Problem details. The records that follow must be printed exactly as they are.
Data records section start
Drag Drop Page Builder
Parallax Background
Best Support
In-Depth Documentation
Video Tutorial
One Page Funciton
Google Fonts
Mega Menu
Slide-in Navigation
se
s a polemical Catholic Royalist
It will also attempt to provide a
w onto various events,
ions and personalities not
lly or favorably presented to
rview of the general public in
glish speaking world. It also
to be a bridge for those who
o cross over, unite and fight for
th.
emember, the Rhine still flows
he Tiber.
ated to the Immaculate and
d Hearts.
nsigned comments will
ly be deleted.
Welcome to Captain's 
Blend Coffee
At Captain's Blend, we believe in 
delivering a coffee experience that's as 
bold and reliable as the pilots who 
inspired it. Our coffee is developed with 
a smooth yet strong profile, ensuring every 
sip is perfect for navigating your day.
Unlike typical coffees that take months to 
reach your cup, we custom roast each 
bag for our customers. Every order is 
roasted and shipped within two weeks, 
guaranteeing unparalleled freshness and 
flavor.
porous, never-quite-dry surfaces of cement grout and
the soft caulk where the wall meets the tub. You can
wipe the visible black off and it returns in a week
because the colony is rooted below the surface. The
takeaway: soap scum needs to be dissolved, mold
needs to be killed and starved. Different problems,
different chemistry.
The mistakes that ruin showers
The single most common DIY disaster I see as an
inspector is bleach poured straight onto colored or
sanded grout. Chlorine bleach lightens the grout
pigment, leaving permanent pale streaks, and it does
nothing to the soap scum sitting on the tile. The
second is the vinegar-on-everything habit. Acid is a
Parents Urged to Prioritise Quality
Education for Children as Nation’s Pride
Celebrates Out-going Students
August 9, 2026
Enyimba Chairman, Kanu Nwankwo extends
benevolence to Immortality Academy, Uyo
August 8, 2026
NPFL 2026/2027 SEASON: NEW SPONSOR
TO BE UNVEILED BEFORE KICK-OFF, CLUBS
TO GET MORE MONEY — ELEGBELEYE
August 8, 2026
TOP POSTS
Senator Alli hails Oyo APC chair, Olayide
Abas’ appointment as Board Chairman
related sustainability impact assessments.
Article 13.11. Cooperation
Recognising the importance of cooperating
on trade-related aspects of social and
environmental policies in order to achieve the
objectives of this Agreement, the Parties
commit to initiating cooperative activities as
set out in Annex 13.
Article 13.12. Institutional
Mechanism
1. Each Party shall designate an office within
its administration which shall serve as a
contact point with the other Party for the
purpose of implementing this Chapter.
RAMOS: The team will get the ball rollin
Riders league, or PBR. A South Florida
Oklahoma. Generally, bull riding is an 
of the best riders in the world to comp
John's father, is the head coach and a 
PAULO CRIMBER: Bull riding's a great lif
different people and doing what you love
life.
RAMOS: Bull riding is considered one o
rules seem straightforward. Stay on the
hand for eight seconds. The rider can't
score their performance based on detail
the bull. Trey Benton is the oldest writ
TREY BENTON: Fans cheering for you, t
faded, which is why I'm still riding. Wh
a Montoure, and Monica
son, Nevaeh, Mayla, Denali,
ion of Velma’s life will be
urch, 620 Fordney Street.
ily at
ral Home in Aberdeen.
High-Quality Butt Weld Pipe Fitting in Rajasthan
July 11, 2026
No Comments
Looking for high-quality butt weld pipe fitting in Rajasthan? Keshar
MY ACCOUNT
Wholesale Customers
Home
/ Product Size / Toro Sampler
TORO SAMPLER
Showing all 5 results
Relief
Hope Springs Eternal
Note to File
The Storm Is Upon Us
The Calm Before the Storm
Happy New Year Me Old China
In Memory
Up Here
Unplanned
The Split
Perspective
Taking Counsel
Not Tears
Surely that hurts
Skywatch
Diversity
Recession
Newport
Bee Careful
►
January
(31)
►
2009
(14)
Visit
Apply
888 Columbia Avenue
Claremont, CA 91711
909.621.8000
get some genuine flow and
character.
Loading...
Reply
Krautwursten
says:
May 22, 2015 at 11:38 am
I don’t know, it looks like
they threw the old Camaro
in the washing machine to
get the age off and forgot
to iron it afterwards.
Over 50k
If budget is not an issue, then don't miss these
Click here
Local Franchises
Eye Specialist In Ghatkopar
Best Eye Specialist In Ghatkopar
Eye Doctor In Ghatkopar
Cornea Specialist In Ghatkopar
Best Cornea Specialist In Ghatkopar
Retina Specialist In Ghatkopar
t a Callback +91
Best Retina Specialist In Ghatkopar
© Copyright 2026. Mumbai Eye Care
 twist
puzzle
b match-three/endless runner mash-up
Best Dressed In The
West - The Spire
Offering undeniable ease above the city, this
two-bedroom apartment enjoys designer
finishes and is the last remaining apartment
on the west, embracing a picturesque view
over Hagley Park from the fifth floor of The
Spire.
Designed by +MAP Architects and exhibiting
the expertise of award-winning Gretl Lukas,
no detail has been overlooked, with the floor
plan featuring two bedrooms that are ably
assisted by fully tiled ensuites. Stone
Data records section end
Result.
Drag Drop Page Builder
Parallax Background
Best Support
In-Depth Documentation
Video Tutorial
One Page Funciton
Google Fonts
Mega Menu
Slide-in Navigation
se
s a polemical Catholic Royalist
It will also attempt to provide a
w onto various events,
ions and personalities not
lly or favorably presented to
rview of the general public in
glish speaking world. It also
to be a bridge for those who
o cross over, unite and fight for
th.
emember, the Rhine still flows
he Tiber.
ated to the Immaculate and
d Hearts.
nsigned comments will
ly be deleted.
Welcome to Captain's 
Blend Coffee
At Captain's Blend, we believe in 
delivering a coffee experience that's as 
bold and reliable as the pilots who 
inspired it. Our coffee is developed with 
a smooth yet strong profile, ensuring every 
sip is perfect for navigating your day.
Unlike typical coffees that take months to 
reach your cup, we custom roast each 
bag for our customers. Every order is 
roasted and shipped within two weeks, 
guaranteeing unparalleled freshness and 
flavor.
porous, never-quite-dry surfaces of cement grout and
the soft caulk where the wall meets the tub. You can
wipe the visible black off and it returns in a week
because the colony is rooted below the surface. The
takeaway: soap scum needs to be dissolved, mold
needs to be killed and starved. Different problems,
different chemistry.
The mistakes that ruin showers
The single most common DIY disaster I see as an
inspector is bleach poured straight onto colored or
sanded grout. Chlorine bleach lightens the grout
pigment, leaving permanent pale streaks, and it does
nothing to the soap scum sitting on the tile. The
second is the vinegar-on-everything habit. Acid is a
Parents Urged to Prioritise Quality
Education for Children as Nation’s Pride
Celebrates Out-going Students
August 9, 2026
Enyimba Chairman, Kanu Nwankwo extends
benevolence to Immortality Academy, Uyo
August 8, 2026
NPFL 2026/2027 SEASON: NEW SPONSOR
TO BE UNVEILED BEFORE KICK-OFF, CLUBS
TO GET MORE MONEY — ELEGBELEYE
August 8, 2026
TOP POSTS
Senator Alli hails Oyo APC chair, Olayide
Abas’ appointment as Board Chairman
related sustainability impact assessments.
Article 13.11. Cooperation
Recognising the importance of cooperating
on trade-related aspects of social and
environmental policies in order to achieve the
objectives of this Agreement, the Parties
commit to initiating cooperative activities as
set out in Annex 13.
Article 13.12. Institutional
Mechanism
1. Each Party shall designate an office within
its administration which shall serve as a
contact point with the other Party for the
purpose of implementing this Chapter.
RAMOS: The team will get the ball rollin
Riders league, or PBR. A South Florida
Oklahoma. Generally, bull riding is an 
of the best riders in the world to comp
John's father, is the head coach and a 
PAULO CRIMBER: Bull riding's a great lif
different people and doing what you love
life.
RAMOS: Bull riding is considered one o
rules seem straightforward. Stay on the
hand for eight seconds. The rider can't
score their performance based on detail
the bull. Trey Benton is the oldest writ
TREY BENTON: Fans cheering for you, t
faded, which is why I'm still riding. Wh
a Montoure, and Monica
son, Nevaeh, Mayla, Denali,
ion of Velma’s life will be
urch, 620 Fordney Street.
ily at
ral Home in Aberdeen.
High-Quality Butt Weld Pipe Fitting in Rajasthan
July 11, 2026
No Comments
Looking for high-quality butt weld pipe fitting in Rajasthan? Keshar
MY ACCOUNT
Wholesale Customers
Home
/ Product Size / Toro Sampler
TORO SAMPLER
Showing all 5 results
Relief
Hope Springs Eternal
Note to File
The Storm Is Upon Us
The Calm Before the Storm
Happy New Year Me Old China
In Memory
Up Here
Unplanned
The Split
Perspective
Taking Counsel
Not Tears
Surely that hurts
Skywatch
Diversity
Recession
Newport
Bee Careful
►
January
(31)
►
2009
(14)
Visit
Apply
888 Columbia Avenue
Claremont, CA 91711
909.621.8000
get some genuine flow and
character.
Loading...
Reply
Krautwursten
says:
May 22, 2015 at 11:38 am
I don’t know, it looks like
they threw the old Camaro
in the washing machine to
get the age off and forgot
to iron it afterwards.
Over 50k
If budget is not an issue, then don't miss these
Click here
Local Franchises
Eye Specialist In Ghatkopar
Best Eye Specialist In Ghatkopar
Eye Doctor In Ghatkopar
Cornea Specialist In Ghatkopar
Best Cornea Specialist In Ghatkopar
Retina Specialist In Ghatkopar
t a Callback +91
Best Retina Specialist In Ghatkopar
© Copyright 2026. Mumbai Eye Care
 twist
puzzle
b match-three/endless runner mash-up
Best Dressed In The
West - The Spire
Offering undeniable ease above the city, this
two-bedroom apartment enjoys designer
finishes and is the last remaining apartment
on the west, embracing a picturesque view
over Hagley Park from the fifth floor of The
Spire.
Designed by +MAP Architects and exhibiting
the expertise of award-winning Gretl Lukas,
no detail has been overlooked, with the floor
plan featuring two bedrooms that are ably
assisted by fully tiled ensuites. Stone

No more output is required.